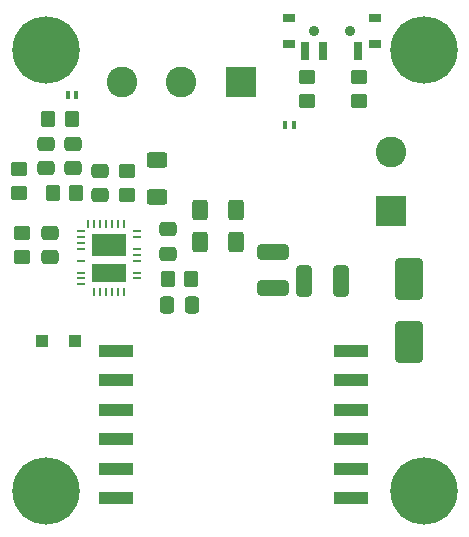
<source format=gbr>
%TF.GenerationSoftware,KiCad,Pcbnew,8.0.3-8.0.3-0~ubuntu22.04.1*%
%TF.CreationDate,2024-06-24T08:31:55-07:00*%
%TF.ProjectId,converter,636f6e76-6572-4746-9572-2e6b69636164,0.1*%
%TF.SameCoordinates,Original*%
%TF.FileFunction,Soldermask,Top*%
%TF.FilePolarity,Negative*%
%FSLAX46Y46*%
G04 Gerber Fmt 4.6, Leading zero omitted, Abs format (unit mm)*
G04 Created by KiCad (PCBNEW 8.0.3-8.0.3-0~ubuntu22.04.1) date 2024-06-24 08:31:55*
%MOMM*%
%LPD*%
G01*
G04 APERTURE LIST*
G04 Aperture macros list*
%AMRoundRect*
0 Rectangle with rounded corners*
0 $1 Rounding radius*
0 $2 $3 $4 $5 $6 $7 $8 $9 X,Y pos of 4 corners*
0 Add a 4 corners polygon primitive as box body*
4,1,4,$2,$3,$4,$5,$6,$7,$8,$9,$2,$3,0*
0 Add four circle primitives for the rounded corners*
1,1,$1+$1,$2,$3*
1,1,$1+$1,$4,$5*
1,1,$1+$1,$6,$7*
1,1,$1+$1,$8,$9*
0 Add four rect primitives between the rounded corners*
20,1,$1+$1,$2,$3,$4,$5,0*
20,1,$1+$1,$4,$5,$6,$7,0*
20,1,$1+$1,$6,$7,$8,$9,0*
20,1,$1+$1,$8,$9,$2,$3,0*%
G04 Aperture macros list end*
%ADD10RoundRect,0.250000X-0.400000X-0.625000X0.400000X-0.625000X0.400000X0.625000X-0.400000X0.625000X0*%
%ADD11RoundRect,0.250000X-0.625000X0.400000X-0.625000X-0.400000X0.625000X-0.400000X0.625000X0.400000X0*%
%ADD12RoundRect,0.250000X-0.475000X0.337500X-0.475000X-0.337500X0.475000X-0.337500X0.475000X0.337500X0*%
%ADD13R,2.600000X2.600000*%
%ADD14C,2.600000*%
%ADD15R,0.700000X0.250000*%
%ADD16R,0.250000X0.700000*%
%ADD17R,3.000000X1.880000*%
%ADD18R,3.000000X1.530000*%
%ADD19RoundRect,0.250000X0.475000X-0.337500X0.475000X0.337500X-0.475000X0.337500X-0.475000X-0.337500X0*%
%ADD20RoundRect,0.250000X0.350000X0.450000X-0.350000X0.450000X-0.350000X-0.450000X0.350000X-0.450000X0*%
%ADD21RoundRect,0.050000X0.150000X0.300000X-0.150000X0.300000X-0.150000X-0.300000X0.150000X-0.300000X0*%
%ADD22RoundRect,0.250000X-0.900000X1.500000X-0.900000X-1.500000X0.900000X-1.500000X0.900000X1.500000X0*%
%ADD23RoundRect,0.250000X-0.300000X-0.300000X0.300000X-0.300000X0.300000X0.300000X-0.300000X0.300000X0*%
%ADD24C,3.600000*%
%ADD25C,5.700000*%
%ADD26RoundRect,0.250000X-0.450000X0.350000X-0.450000X-0.350000X0.450000X-0.350000X0.450000X0.350000X0*%
%ADD27RoundRect,0.050000X-0.150000X-0.300000X0.150000X-0.300000X0.150000X0.300000X-0.150000X0.300000X0*%
%ADD28RoundRect,0.250000X0.337500X0.475000X-0.337500X0.475000X-0.337500X-0.475000X0.337500X-0.475000X0*%
%ADD29RoundRect,0.250000X0.450000X-0.350000X0.450000X0.350000X-0.450000X0.350000X-0.450000X-0.350000X0*%
%ADD30R,2.950000X1.000000*%
%ADD31R,1.000000X0.800000*%
%ADD32C,0.900000*%
%ADD33R,0.700000X1.500000*%
%ADD34RoundRect,0.250000X0.400000X1.075000X-0.400000X1.075000X-0.400000X-1.075000X0.400000X-1.075000X0*%
%ADD35RoundRect,0.250000X-0.350000X-0.450000X0.350000X-0.450000X0.350000X0.450000X-0.350000X0.450000X0*%
%ADD36RoundRect,0.250000X1.075000X-0.400000X1.075000X0.400000X-1.075000X0.400000X-1.075000X-0.400000X0*%
G04 APERTURE END LIST*
D10*
%TO.C,C1*%
X99337000Y-66802000D03*
X102437000Y-66802000D03*
%TD*%
D11*
%TO.C,R8*%
X95758000Y-59918000D03*
X95758000Y-63018000D03*
%TD*%
D12*
%TO.C,C5*%
X86360000Y-58525500D03*
X86360000Y-60600500D03*
%TD*%
D13*
%TO.C,J2*%
X115570000Y-64222000D03*
D14*
X115570000Y-59222000D03*
%TD*%
D15*
%TO.C,U1*%
X89266000Y-65928000D03*
X89266000Y-66428000D03*
X89266000Y-66928000D03*
X89266000Y-67428000D03*
X89266000Y-68428000D03*
X89266000Y-69428000D03*
X89266000Y-69928000D03*
X89266000Y-70428000D03*
D16*
X90416000Y-71078000D03*
X90916000Y-71078000D03*
X91416000Y-71078000D03*
X91916000Y-71078000D03*
X92416000Y-71078000D03*
X92916000Y-71078000D03*
D15*
X94066000Y-69928000D03*
X94066000Y-69428000D03*
X94066000Y-68428000D03*
X94066000Y-67928000D03*
X94066000Y-67428000D03*
X94066000Y-66428000D03*
X94066000Y-65928000D03*
D16*
X92916000Y-65278000D03*
X92416000Y-65278000D03*
X91916000Y-65278000D03*
X91416000Y-65278000D03*
X90916000Y-65278000D03*
X90416000Y-65278000D03*
X89916000Y-65278000D03*
D17*
X91666000Y-67118000D03*
D18*
X91666000Y-69423000D03*
%TD*%
D19*
%TO.C,C3*%
X90932000Y-62865000D03*
X90932000Y-60790000D03*
%TD*%
D20*
%TO.C,R4*%
X88884000Y-62716500D03*
X86884000Y-62716500D03*
%TD*%
D21*
%TO.C,D2*%
X88869000Y-54356000D03*
X88169000Y-54356000D03*
%TD*%
D22*
%TO.C,D4*%
X117094000Y-69944000D03*
X117094000Y-75344000D03*
%TD*%
D12*
%TO.C,C7*%
X96672400Y-65764500D03*
X96672400Y-67839500D03*
%TD*%
D23*
%TO.C,D3*%
X85976000Y-75184000D03*
X88776000Y-75184000D03*
%TD*%
D24*
%TO.C,H3*%
X86360000Y-50546000D03*
D25*
X86360000Y-50546000D03*
%TD*%
D26*
%TO.C,R2*%
X112814000Y-52864000D03*
X112814000Y-54864000D03*
%TD*%
D27*
%TO.C,D1*%
X106584000Y-56896000D03*
X107284000Y-56896000D03*
%TD*%
D20*
%TO.C,R6*%
X88503000Y-56388000D03*
X86503000Y-56388000D03*
%TD*%
D12*
%TO.C,C8*%
X86692000Y-66040000D03*
X86692000Y-68115000D03*
%TD*%
D28*
%TO.C,C6*%
X98651500Y-72136000D03*
X96576500Y-72136000D03*
%TD*%
D24*
%TO.C,H2*%
X118364000Y-87884000D03*
D25*
X118364000Y-87884000D03*
%TD*%
D29*
%TO.C,R9*%
X93218000Y-62849000D03*
X93218000Y-60849000D03*
%TD*%
D26*
%TO.C,R1*%
X108458000Y-52873400D03*
X108458000Y-54873400D03*
%TD*%
D29*
%TO.C,R7*%
X84328000Y-68077500D03*
X84328000Y-66077500D03*
%TD*%
D30*
%TO.C,TR1*%
X92219000Y-76046000D03*
X92219000Y-78546000D03*
X92219000Y-81046000D03*
X92219000Y-83546000D03*
X92219000Y-86046000D03*
X92219000Y-88546000D03*
X112169000Y-88546000D03*
X112169000Y-86046000D03*
X112169000Y-83546000D03*
X112169000Y-81046000D03*
X112169000Y-78546000D03*
X112169000Y-76046000D03*
%TD*%
D31*
%TO.C,SW1*%
X114176000Y-50056000D03*
X114176000Y-47846000D03*
D32*
X112026000Y-48946000D03*
X109026000Y-48946000D03*
D31*
X106876000Y-50056000D03*
X106876000Y-47846000D03*
D33*
X112776000Y-50706000D03*
X109776000Y-50706000D03*
X108276000Y-50706000D03*
%TD*%
D10*
%TO.C,C2*%
X99337000Y-64135000D03*
X102437000Y-64135000D03*
%TD*%
D12*
%TO.C,C4*%
X88646000Y-58525500D03*
X88646000Y-60600500D03*
%TD*%
D13*
%TO.C,J1*%
X102790000Y-53289000D03*
D14*
X97790000Y-53289000D03*
X92790000Y-53289000D03*
%TD*%
D34*
%TO.C,C9*%
X111278000Y-70104000D03*
X108178000Y-70104000D03*
%TD*%
D35*
%TO.C,R5*%
X96614000Y-69977000D03*
X98614000Y-69977000D03*
%TD*%
D24*
%TO.C,H4*%
X118364000Y-50546000D03*
D25*
X118364000Y-50546000D03*
%TD*%
D36*
%TO.C,C10*%
X105537000Y-70765000D03*
X105537000Y-67665000D03*
%TD*%
D26*
%TO.C,R3*%
X84074000Y-60700500D03*
X84074000Y-62700500D03*
%TD*%
D24*
%TO.C,H1*%
X86360000Y-87884000D03*
D25*
X86360000Y-87884000D03*
%TD*%
M02*

</source>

======

Which lines run from the one containing "X105537000Y-70765000D03*" to the end of the data? Output them exactly, with nothing added.

## Result for this exercise
X105537000Y-70765000D03*
X105537000Y-67665000D03*
%TD*%
D26*
%TO.C,R3*%
X84074000Y-60700500D03*
X84074000Y-62700500D03*
%TD*%
D24*
%TO.C,H1*%
X86360000Y-87884000D03*
D25*
X86360000Y-87884000D03*
%TD*%
M02*

</source>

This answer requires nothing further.